NEWS

Partnering to Preserve Community Heritage

Indiana Landmarks joins local advocates to save historic properties statewide.

In Bloomington, Indiana Landmarks helped the local preservation commission secure local landmark designation for the 1947 Kohr Building, the oldest structure at IU Bloomington Hospital’s campus. Photo: RATIO Architects

Better Together

When communities need advice on repairing historic structures or help saving threatened properties, Indiana Landmarks offers expertise, joining with local advocates to protect landmarks that matter to them.

In some communities, we formalize the relationship by staffing local preservation commissions through our commission assistance program, helping communities that don’t have city staff who can fill the role. Local historic districts protect the visual character of landmark buildings, but they also play a vital economic role in neighborhoods and downtowns, boosting property values and encouraging investment. Historic preservation commissions oversee guidelines for such districts, regulating demolition and the design of alterations, additions, and new construction. Last year, we helped 17 local preservation commissions, advising on best practices and providing technical guidance.

In 2020, the owner of Angola’s 1923 First National Bank (left) installed new windows on the limestone building’s second story without receiving approval from the city’s historic preservation commission. The replacements compromised a character-defining feature of the building recognized in the National Register of Historic Places nomination for the downtown historic district. The City of Angola sued the building owner, and a resulting court order required the owner to put in more appropriate replacements or face hefty fines. Throughout the process, Indiana Landmarks staff advised commission members on design and spoke publicly about the importance of the building’s features as part of Angola’s historic streetscape. The owner installed new approved windows in 2021.

In other communities around the state, Indiana Landmarks stands alongside local preservation advocates and community leaders to lend our support—safeguarding properties from demolition, guiding redevelopment, and bringing attention to heritage.

In Bloomington, Indiana Landmarks helped the local preservation commission secure local landmark designation for the 1947 Kohr Building, the oldest structure at IU Bloomington Hospital’s campus. When officials announced redevelopment plans for the site, we advocated for the designation to help protect the building from demolition as developers consider adapting the campus for mixed-use housing.

In 2021, we supported the local historic preservation commission’s petition to rezone South Bend’s Marquette Elementary School, a former entry on our 10 Most Endangered list. The city council approved the change in August, a move that would allow the property to be developed as affordable housing. The South Bend Community School Corporation agreed to donate the school to Indiana Landmarks to facilitate the building’s conversion to apartments.

In 2016, when we learned that Terre Haute’s Miller-Parrott Baking Company building would soon become vacant, Indiana Landmarks reached out to developers with a track record of rehabilitating historic landmarks, arranging tours in hopes of sparking interest in adapting the 1915 factory for a new use. We also helped fund nomination of the building to the National Register of Historic Places, qualifying it for federal historic rehabilitation tax credits. Flaherty & Collins partnered with the Sisters of Providence on a $11.7 million redevelopment to transform the building as Miller Parrott Lofts, an affordable housing complex for senior citizens that opened in early 2021.

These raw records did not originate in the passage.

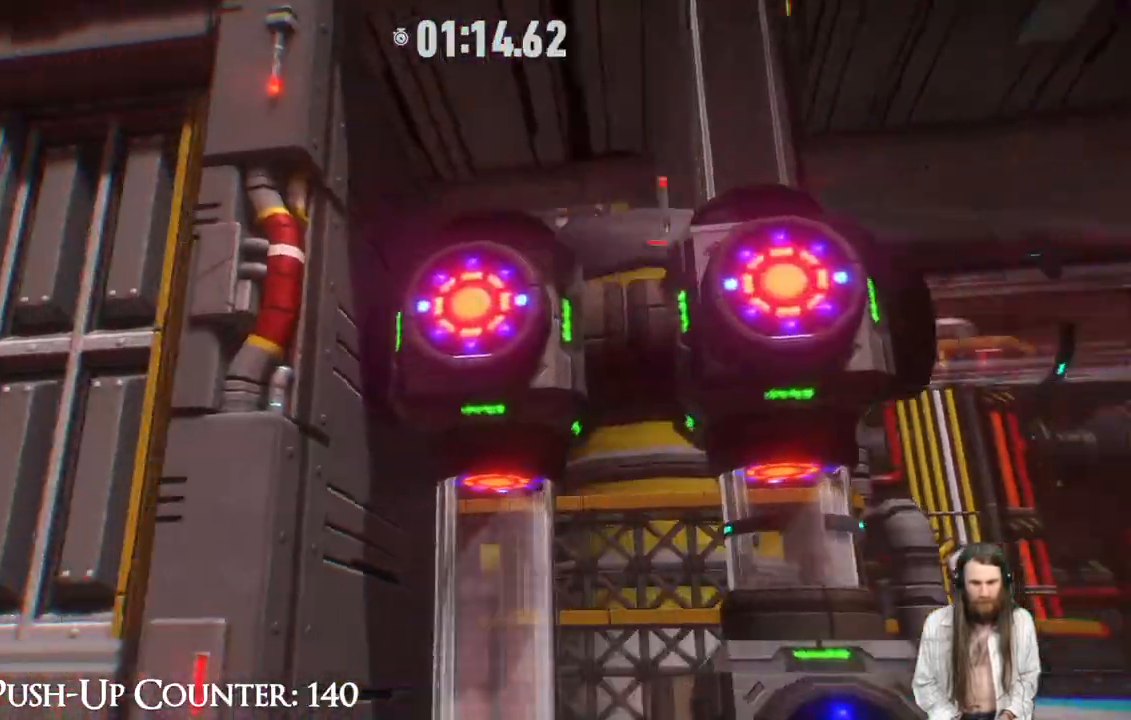
{"buttons": [], "left_stick": "center", "right_stick": "center", "events": []}
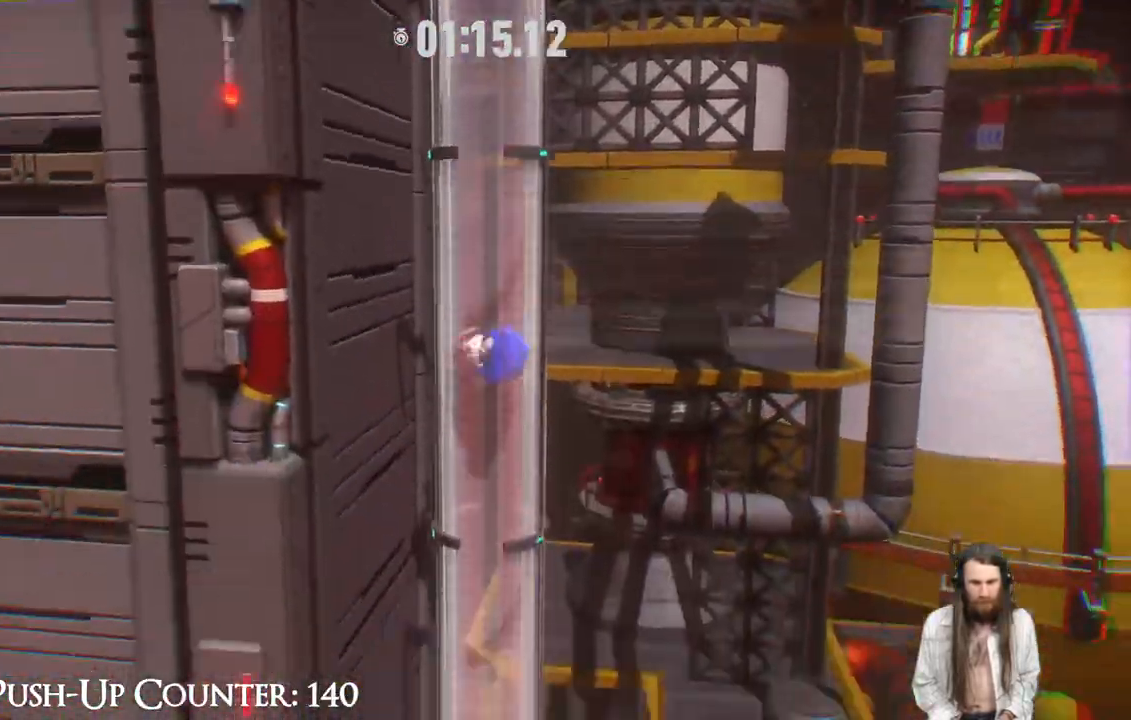
{"buttons": [], "left_stick": "center", "right_stick": "center", "events": []}
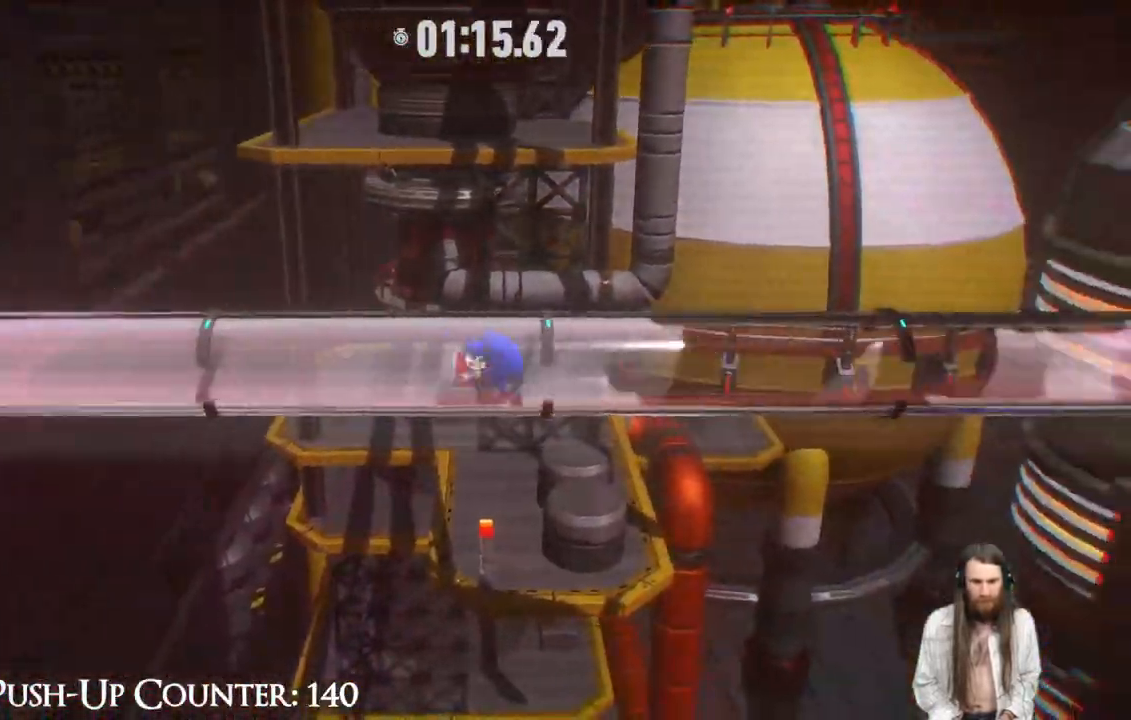
{"buttons": [], "left_stick": "center", "right_stick": "center", "events": []}
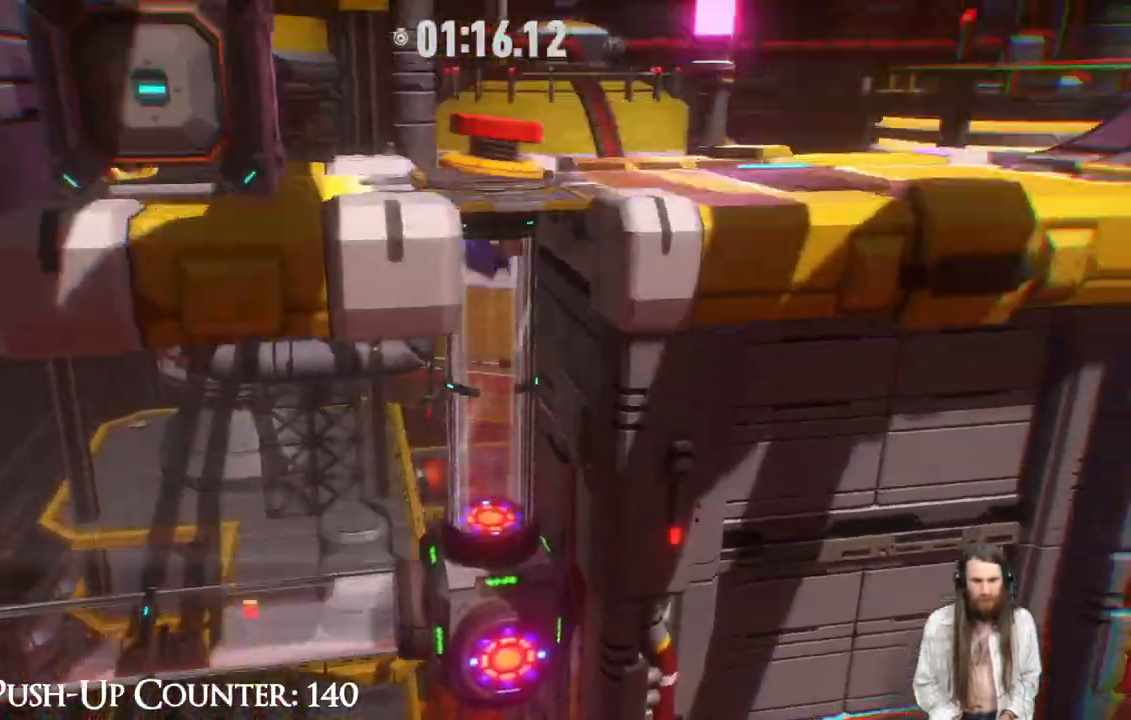
{"buttons": [], "left_stick": "right", "right_stick": "center", "events": [[450, "left_stick", "right"]]}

Along with protecting existing historic places, Indiana Landmarks aids thoughtful redevelopment, providing feedback when proposals for new buildings would diminish the historic character of a district or neighborhood. In 2020, a proposal to tear down a three-story building for construction of a five-story apartment complex in the shadow of Indianapolis’s 1927 Madam Walker Building sparked outcry among neighborhood residents, dismayed that its generic design failed to take into consideration community input or the neighborhood’s heritage. Indiana Landmarks joined a collaboration of heritage preservation and development experts to lead community discussions on how design along Indiana Avenue could spur revitalization while honoring its history. The developer later withdrew its proposal, and we continue to work with local shareholders on a vision for the area’s redevelopment.

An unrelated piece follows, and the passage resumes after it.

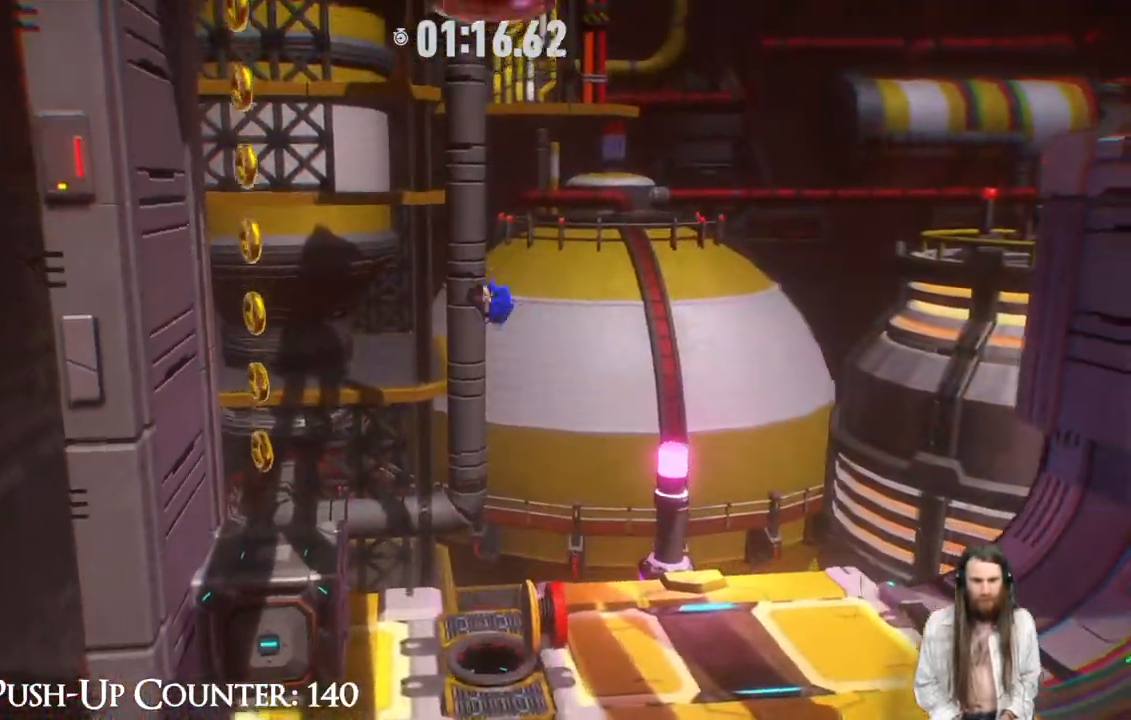
{"buttons": [], "left_stick": "left", "right_stick": "center", "events": [[200, "left_stick", "center"], [267, "left_stick", "left"]]}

Nearby, Indiana Landmarks spoke against the demolition of two historic homes in the Flanner House Homes Historic District, a historically African American neighborhood that includes 180 modest homes built between 1950 and 1959. Through an innovative self-help cooperative initiated by the city’s Redevelopment Commission, African American families, who struggled to secure conventional mortgages in the segregated city, helped build their own homes. More than half are still owned by the builders or their descendants. Supported by a grant from the Standiford H. Cox Fund of the Central Indiana Community Foundation, neighborhood leaders erected signage in September (above) marking the area as a National Register-listed historic district. “We hope it will help raise awareness of the area’s cultural importance for those visiting or considering purchasing property in the neighborhood,” notes Mark Dollase, Indiana Landmarks’ vice president of preservation services.